_Exercise description_.
Exclude the pictures, then repeat the remaining data exactly.

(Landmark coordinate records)
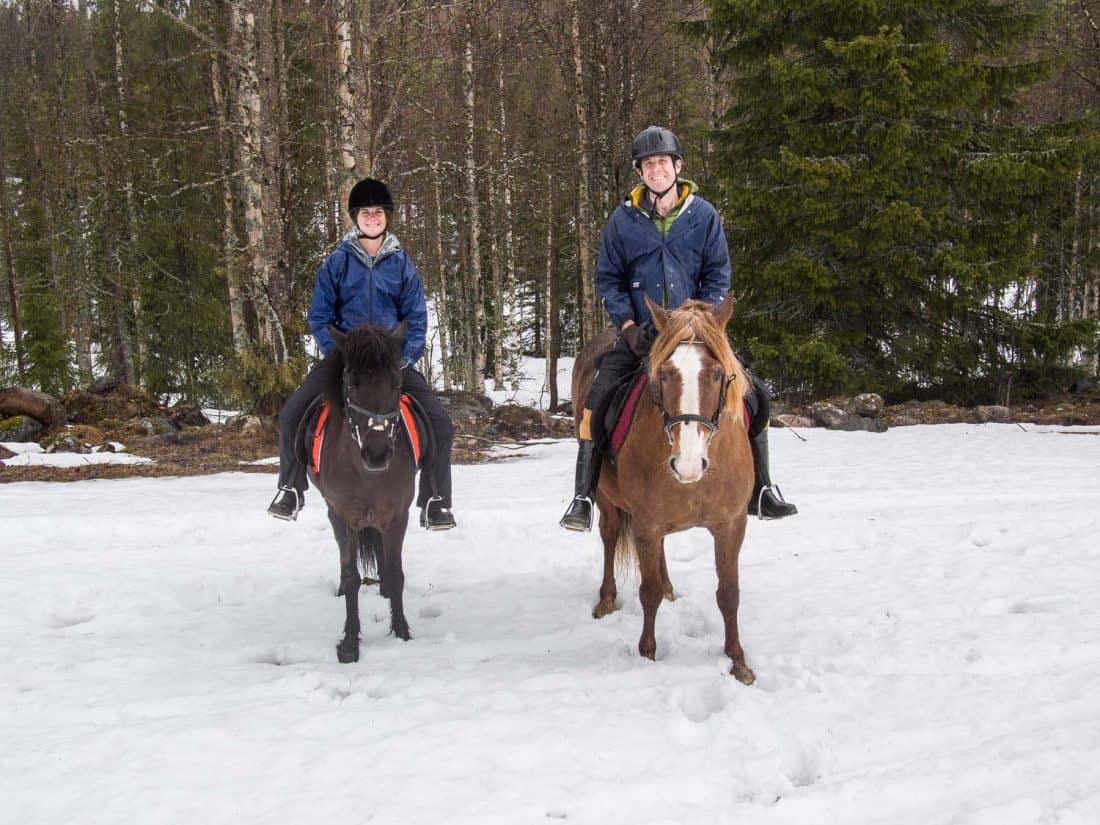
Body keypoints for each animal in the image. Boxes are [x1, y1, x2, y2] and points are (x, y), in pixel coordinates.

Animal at [310, 323, 415, 664]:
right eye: (351, 383)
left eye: (397, 383)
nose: (377, 453)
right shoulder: (345, 519)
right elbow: (351, 577)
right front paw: (349, 644)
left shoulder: (397, 516)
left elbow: (395, 573)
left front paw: (402, 632)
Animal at [576, 297, 756, 686]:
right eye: (664, 374)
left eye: (716, 373)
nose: (687, 464)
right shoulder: (646, 523)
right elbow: (649, 591)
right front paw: (647, 654)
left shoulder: (731, 525)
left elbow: (729, 593)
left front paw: (738, 661)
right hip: (608, 501)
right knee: (610, 537)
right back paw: (607, 599)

_Task result_.
Body keypoints for each animal in the image. Boxes are [x1, y1, x2, y2] and points are (x, y), in pixel coordinates.

Animal at [310, 323, 415, 664]:
right eye: (351, 383)
left eye: (397, 383)
nose: (377, 453)
right shoulder: (345, 519)
right elbow: (351, 577)
right front paw: (349, 644)
left shoulder: (397, 516)
left elbow: (395, 573)
left front paw: (402, 632)
Animal at [576, 297, 756, 686]:
right eye: (664, 374)
left eye: (716, 373)
nose: (687, 464)
right shoulder: (646, 523)
right elbow: (649, 591)
right front paw: (647, 654)
left shoulder: (731, 525)
left elbow: (729, 593)
left front paw: (738, 661)
right hip: (608, 501)
right knee: (610, 537)
right back paw: (607, 599)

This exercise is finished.